SUPPLIED PASSAGE
In families affected by psychosis, personality disorders, addiction, abuse, violence, or other significant disruptions, children may repeatedly feel unsafe, wrong, or guilty when they cannot find a solution to what is happening around them. Even when they have no power, control, or responsibility for the actions of others, they often continue looking to themselves for an answer.

The child unconsciously assumes responsibility for what cannot be solved.

When a systemic resolution allows greater safety, order, and belonging within the family system, the burden of constantly feeling guilty or needing to prove innocence may begin to soften. What once felt necessary for survival may no longer be required."

Barry Krost, Healing Body Therapeutics

Attachment, Trust, and the Interrupted Reaching-Out Movement

Dr. Ursula Franke-Bryson

"For a child, the entire world is initially comprised of the relationship to his or her parents or caretaker. Being recognized, cared for and touched, and having a feeling of belonging all contribute to a healthy development. The child lives within these relationships and exchanges, and experiences the assurance that his or her needs will be met when they are expressed, and that affection and attention are forthcoming.

EXERCISES
a: In the passage on children and family hardship, what makes the burden of constant guilt or of needing to prove innocence begin to soften? Answer in one to three sentences.
b: Shorten the paragraph of the passage on children and family hardship that begins "In families affected by psychosis" while keeping its main facts.
c: Pick up the passage on children and family hardship after its last sentence and continue it for a paragraph.
The records that come next are separate material and have no connection to the passage on children and family hardship.

THE DATA
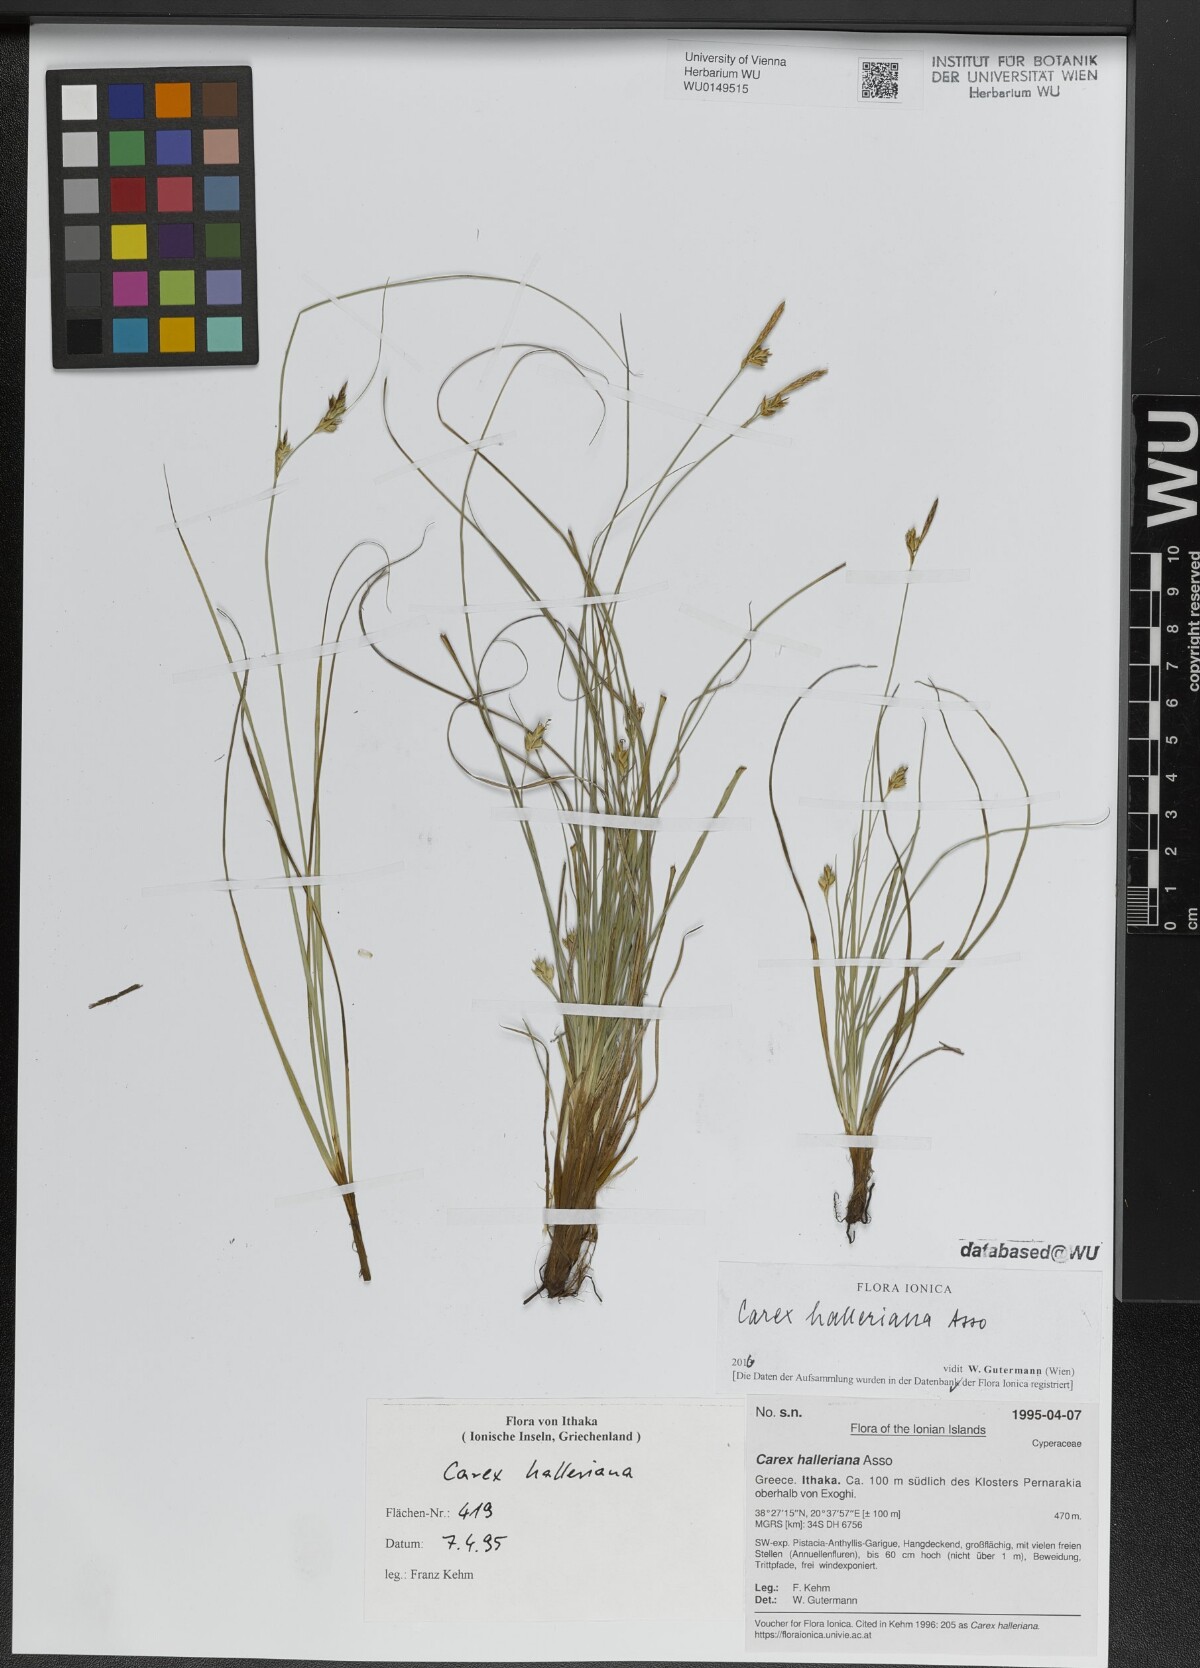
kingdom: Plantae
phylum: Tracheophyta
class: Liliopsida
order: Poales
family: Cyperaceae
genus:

RESPONSES BY TASK
a: It may begin to soften when a systemic resolution allows greater safety, order, and belonging within the family system. Then what once felt necessary for survival may no longer be required.

b: Children in families marked by psychosis, personality disorders, addiction, abuse, violence, or other serious disruption may repeatedly feel unsafe, wrong, or guilty when they can't solve what is happening. They keep looking to themselves for an answer, even though they have no power, control, or responsibility for others' actions.

c:
When a child's movements towards relationship are not responded to, and when attempts at closeness lead repeatedly to rejection or helplessness, the child takes that to mean that the environment cannot be relied on to provide what is needed at the moment. As in the trials described above, even a child not yet capable of speech becomes physically distressed and turns away when this occurs. This can be understood as a basic pattern of secondary feelings. If it continues as a pattern through life, we describe it, in Bert Hellinger's terms, as an interrupted reaching-out movement.

If the disruption in the relationship occurs frequently and over long periods of time, a limit is clearly reached where resignation takes over and the child ceases to make any more attempts at contact. It is as if the child comes to the decision to never again submit to such a painful experience that results in that physical state, and never again to try to establish a close, deep relationship, but rather to do everything alone.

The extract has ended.